WALL STREET LAY OFFS
- Wall Street has already laid off 110,000 people in 2008 as a result
of the financial crisis, and some experts see that number reaching
200,000 by the end of the year. This is certain to "trickle down" to
Manhattan's small service business...restaurants to bars to
cleaners...and all their employees.
AIG MAY NEED MORE
– No, I'm not kidding. AIG CEO Edward Liddy says the insurer may
need more money than the $122.8 billion emergency loan it has already
received. "To the extent they [capital markets] continue to go down and
we have to keep posting collateral...it's possible it may not be
enough."
CREDIT UNION SURGE
– As banks struggle, credit unions are seeing a surge in
business. By sticking to "boring" banking practices, the nonprofit,
members-only credit unions are scooping up market share. As one expert
sees it, "In good times, you'd say these guys are much too
conservative, but in times like these, it's just what the doctor
ordered."
ING GETS $13 BILLION
- The Dutch government is acquiring $13 billion in non-voting stock in
ING. The transaction is structured to not dilute other shareholders
value. ING's executives will not receive bonuses for 2008 and no
dividend will be paid for the final quarter of the year. The
Netherlands is also putting the equivalent of about $3.8 billion in
cash into AEGON
EFFECTIVE REGULATION – We sure hope this is not an oxymoron because it is exactly what we need. The WSJ
points out that over the past couple of years, policymakers were
suggesting that the financial industry may have been subjected to too
much regulation. What is needed now is "to view competent regulation as
a competitive advantage, not an albatross."
BUFFETT BUYING
- Warren Buffett is buying American...stocks, that is. "A simple rule
dictates my buying: Be fearful when others are greedy, and be greedy
when others are fearful."
SAVINGS UP, BRIGHT SIDE?
– With credit more difficult to obtain, the financial crisis is
making Americans cut spending and save more money. After years of
practically no savings, you would think that would be a good thing.

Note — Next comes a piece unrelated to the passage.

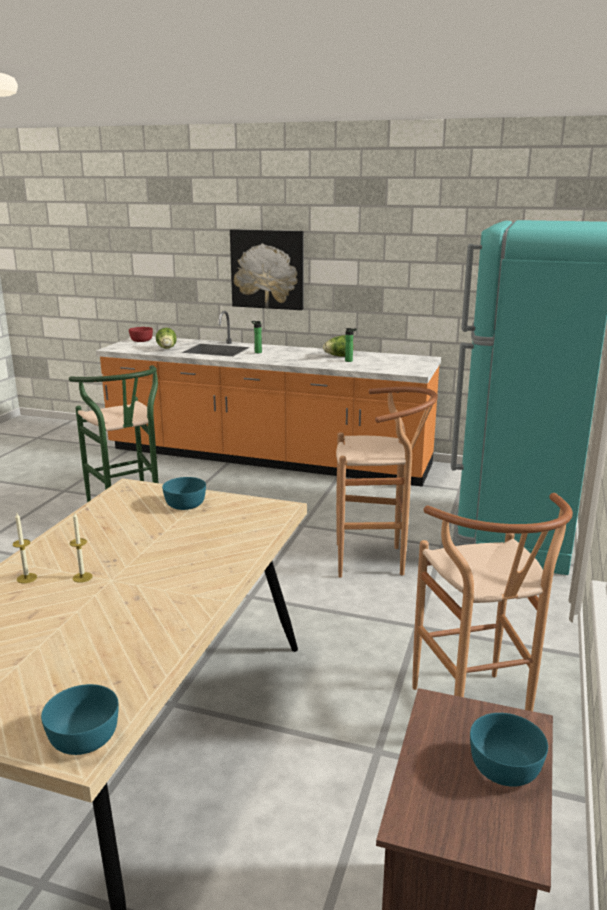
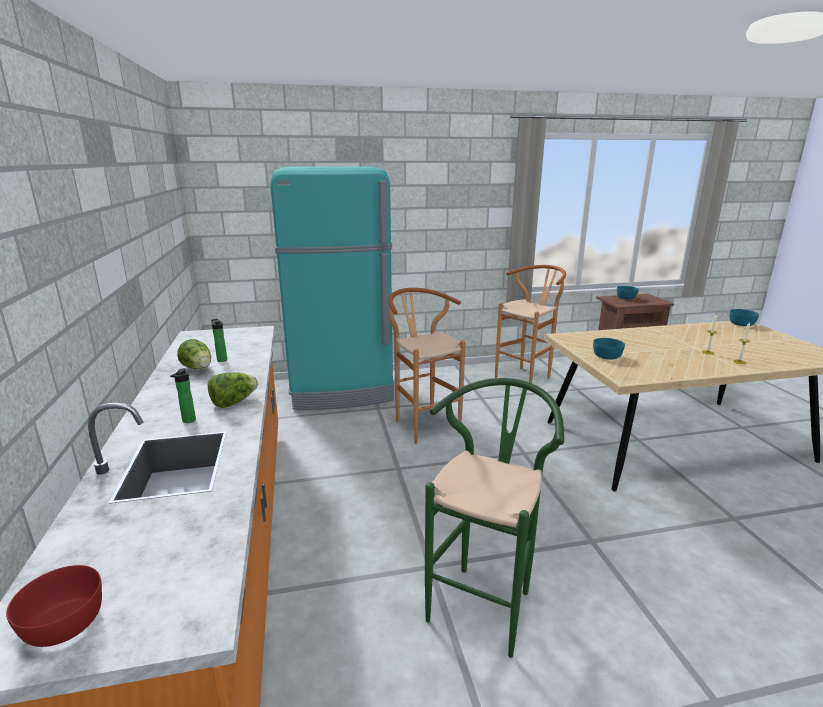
camera: 120 degrees left, 0 degrees up
lettuce [156,328,177,349] -> lettuce moved to [208,373,258,408]
picture [230,229,303,310] -> none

However, experts warn that it may slow a recovery, as increased saving
means decreased spending.
GLOBAL WARMING – Funny headlines below. What if we are incorrect and the earth is getting colder? Should we pollute more to warm it up?
- First October snow since 1922 blankets London as global warming bill debated...

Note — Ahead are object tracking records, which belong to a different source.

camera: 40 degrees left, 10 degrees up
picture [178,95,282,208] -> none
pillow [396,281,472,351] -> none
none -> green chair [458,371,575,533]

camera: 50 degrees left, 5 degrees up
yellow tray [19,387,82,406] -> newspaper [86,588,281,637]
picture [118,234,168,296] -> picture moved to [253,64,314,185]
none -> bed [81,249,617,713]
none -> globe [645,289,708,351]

- Switzerland sees most snow for October since records began...
- Florida breaks 150 year record...
COLLEGE COSTS CLIMB
- The average total cost of attending a private four-year college,
including room and board, climbed to $34,132 for the 2008-09 academic
year. The comparable figure for public schools is $14,333, with
out-of-state students paying $25,200. Here's some additional
information from CNNMoney.com.
BUT LTC COSTS DON'T
- According to the MetLife Mature Market Institute, long-term care
costs have flattened out or increased only modestly this year.
Click here for a copy of the 2008 MetLife Market Survey of Nursing Home and Assisted Living Costs.

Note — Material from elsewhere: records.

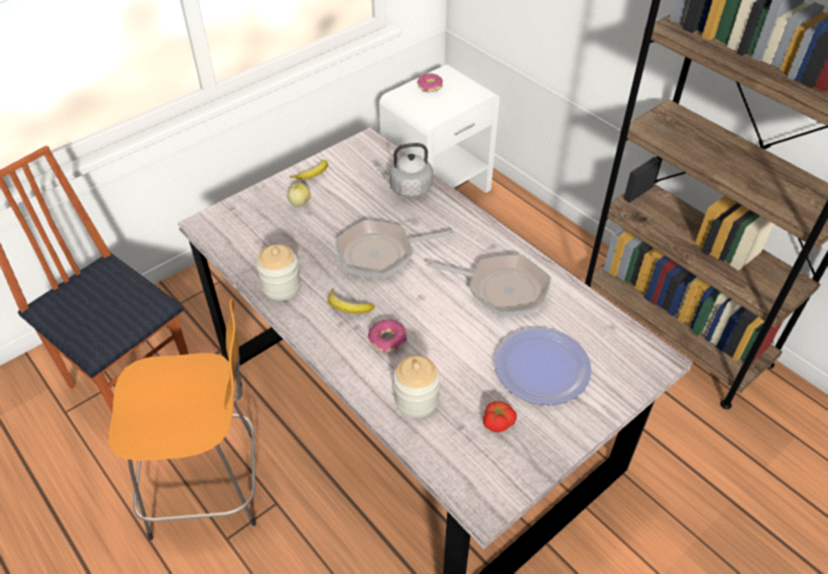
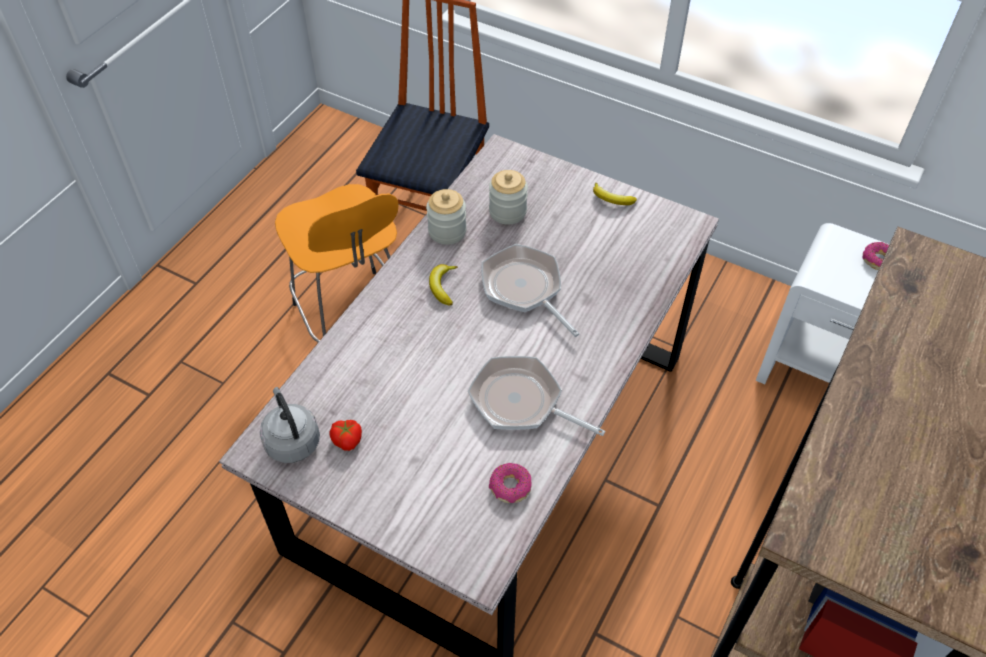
camera: 70 degrees right, 5 degrees up
apple [287,183,311,206] -> none
donut [368,320,407,353] -> donut moved to [489,463,532,503]
grey kettle [376,143,433,197] -> grey kettle moved to [260,387,320,463]
jar [393,355,440,418] -> jar moved to [489,170,528,224]
frying pan [426,255,551,317] -> frying pan turned 120 degrees clockwise [468,356,605,436]
plate [494,327,592,405] -> none

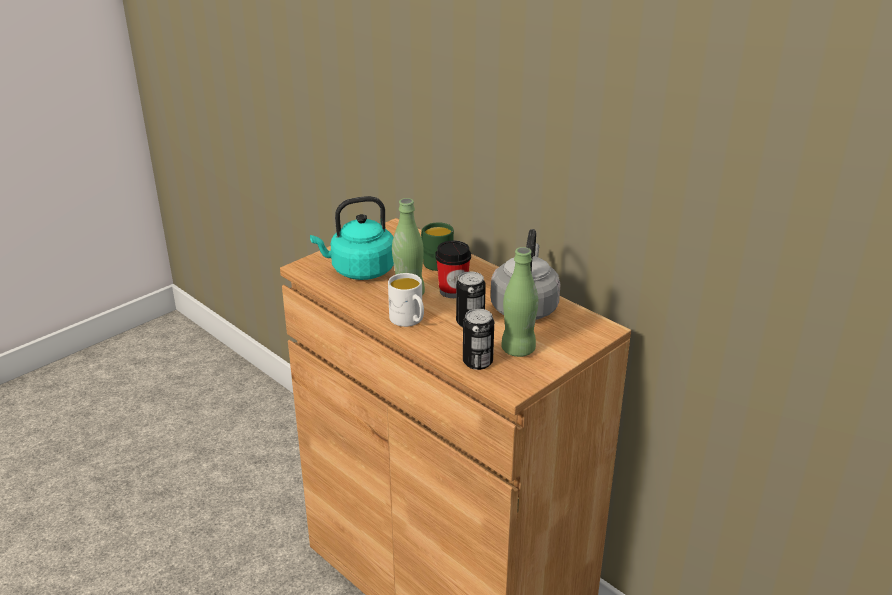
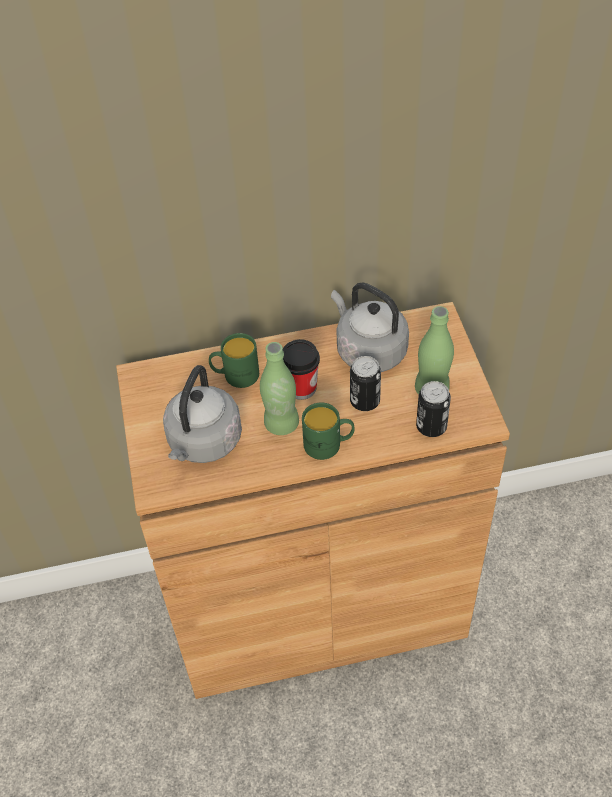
camera: 55 degrees left, 20 degrees up
turquoise kettle [310,196,394,280] -> grey kettle [163,365,242,463]
white mug [388,273,424,327] -> green mug [302,402,355,460]

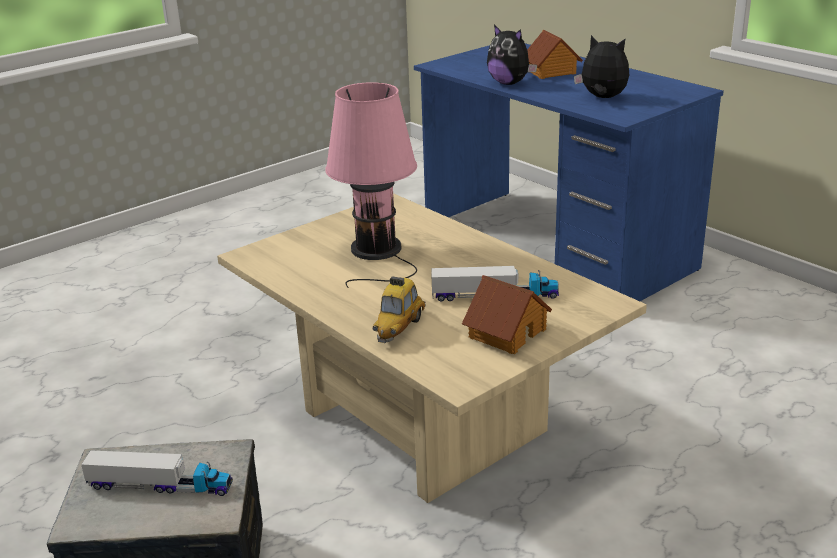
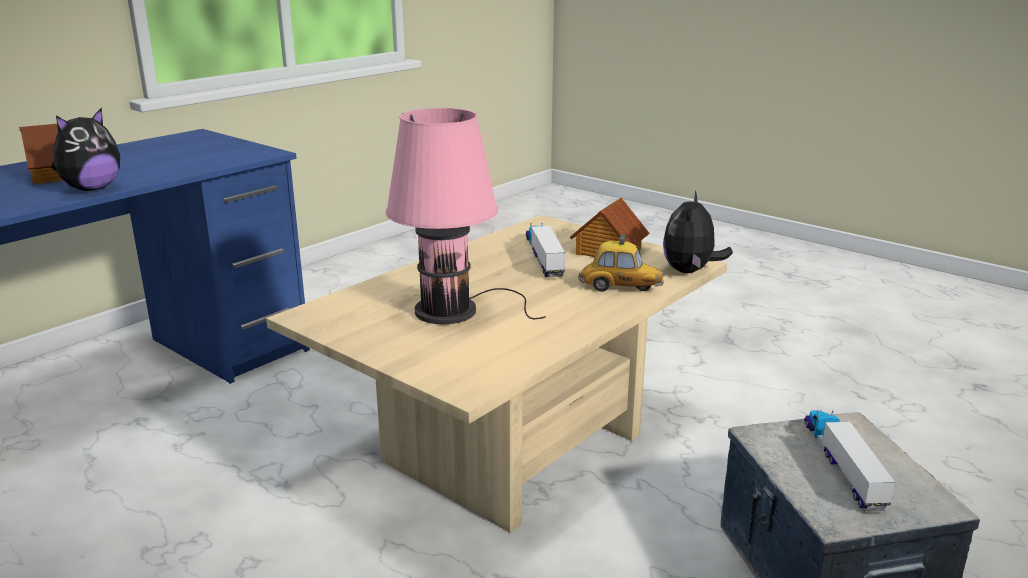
camera: 100 degrees left, 5 degrees down
plush toy [574,35,629,98] -> plush toy moved to [663,191,733,273]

HOW SAFE ARE ANNUITIES – We all sure hope they are! See what the WSJ says. Here is a thumbnail in case of insolvency:
- Both fixed and variable annuities are protected by state guaranty funds
- Death benefits are often protected up to $300,000.
- Cash values are often protected to a maximum of $100,000.
- With a variable annuity, some insurer guarantees are protected, but losses due to market declines generally are not.